_Task goal:_ The full listing, start to finish: write it out again exactly.

_Records provided:_
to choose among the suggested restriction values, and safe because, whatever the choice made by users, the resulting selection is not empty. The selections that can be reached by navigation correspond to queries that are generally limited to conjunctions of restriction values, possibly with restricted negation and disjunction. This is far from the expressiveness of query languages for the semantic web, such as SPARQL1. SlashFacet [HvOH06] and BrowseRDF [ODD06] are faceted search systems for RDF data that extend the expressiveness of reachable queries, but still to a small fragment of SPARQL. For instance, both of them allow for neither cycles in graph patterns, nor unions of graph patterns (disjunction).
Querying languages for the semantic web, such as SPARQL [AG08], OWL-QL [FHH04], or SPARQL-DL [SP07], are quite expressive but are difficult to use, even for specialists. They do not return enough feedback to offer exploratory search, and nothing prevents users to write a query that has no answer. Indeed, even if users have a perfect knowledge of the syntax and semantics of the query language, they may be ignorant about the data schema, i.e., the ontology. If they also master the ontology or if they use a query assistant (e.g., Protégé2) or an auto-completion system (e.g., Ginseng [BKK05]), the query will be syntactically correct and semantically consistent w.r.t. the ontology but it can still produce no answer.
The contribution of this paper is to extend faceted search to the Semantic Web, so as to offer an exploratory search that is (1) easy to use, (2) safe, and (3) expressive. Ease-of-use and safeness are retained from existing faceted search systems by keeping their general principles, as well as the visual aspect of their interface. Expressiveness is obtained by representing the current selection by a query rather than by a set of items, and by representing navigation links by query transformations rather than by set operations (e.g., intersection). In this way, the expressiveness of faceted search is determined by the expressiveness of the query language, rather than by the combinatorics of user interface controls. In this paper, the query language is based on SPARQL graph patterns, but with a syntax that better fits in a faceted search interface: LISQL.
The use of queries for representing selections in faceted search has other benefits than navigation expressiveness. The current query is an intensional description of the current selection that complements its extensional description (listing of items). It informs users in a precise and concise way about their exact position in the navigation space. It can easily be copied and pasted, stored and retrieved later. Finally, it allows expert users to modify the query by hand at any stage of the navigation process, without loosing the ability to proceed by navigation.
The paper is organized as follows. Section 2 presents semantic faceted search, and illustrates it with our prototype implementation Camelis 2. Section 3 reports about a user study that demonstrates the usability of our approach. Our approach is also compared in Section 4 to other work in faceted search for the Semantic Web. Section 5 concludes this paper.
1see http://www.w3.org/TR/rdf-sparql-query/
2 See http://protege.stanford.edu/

_Exercise output:_
to choose among the suggested restriction values, and safe because, whatever the choice made by users, the resulting selection is not empty. The selections that can be reached by navigation correspond to queries that are generally limited to conjunctions of restriction values, possibly with restricted negation and disjunction. This is far from the expressiveness of query languages for the semantic web, such as SPARQL1. SlashFacet [HvOH06] and BrowseRDF [ODD06] are faceted search systems for RDF data that extend the expressiveness of reachable queries, but still to a small fragment of SPARQL. For instance, both of them allow for neither cycles in graph patterns, nor unions of graph patterns (disjunction).
Querying languages for the semantic web, such as SPARQL [AG08], OWL-QL [FHH04], or SPARQL-DL [SP07], are quite expressive but are difficult to use, even for specialists. They do not return enough feedback to offer exploratory search, and nothing prevents users to write a query that has no answer. Indeed, even if users have a perfect knowledge of the syntax and semantics of the query language, they may be ignorant about the data schema, i.e., the ontology. If they also master the ontology or if they use a query assistant (e.g., Protégé2) or an auto-completion system (e.g., Ginseng [BKK05]), the query will be syntactically correct and semantically consistent w.r.t. the ontology but it can still produce no answer.
The contribution of this paper is to extend faceted search to the Semantic Web, so as to offer an exploratory search that is (1) easy to use, (2) safe, and (3) expressive. Ease-of-use and safeness are retained from existing faceted search systems by keeping their general principles, as well as the visual aspect of their interface. Expressiveness is obtained by representing the current selection by a query rather than by a set of items, and by representing navigation links by query transformations rather than by set operations (e.g., intersection). In this way, the expressiveness of faceted search is determined by the expressiveness of the query language, rather than by the combinatorics of user interface controls. In this paper, the query language is based on SPARQL graph patterns, but with a syntax that better fits in a faceted search interface: LISQL.
The use of queries for representing selections in faceted search has other benefits than navigation expressiveness. The current query is an intensional description of the current selection that complements its extensional description (listing of items). It informs users in a precise and concise way about their exact position in the navigation space. It can easily be copied and pasted, stored and retrieved later. Finally, it allows expert users to modify the query by hand at any stage of the navigation process, without loosing the ability to proceed by navigation.
The paper is organized as follows. Section 2 presents semantic faceted search, and illustrates it with our prototype implementation Camelis 2. Section 3 reports about a user study that demonstrates the usability of our approach. Our approach is also compared in Section 4 to other work in faceted search for the Semantic Web. Section 5 concludes this paper.
1see http://www.w3.org/TR/rdf-sparql-query/
2 See http://protege.stanford.edu/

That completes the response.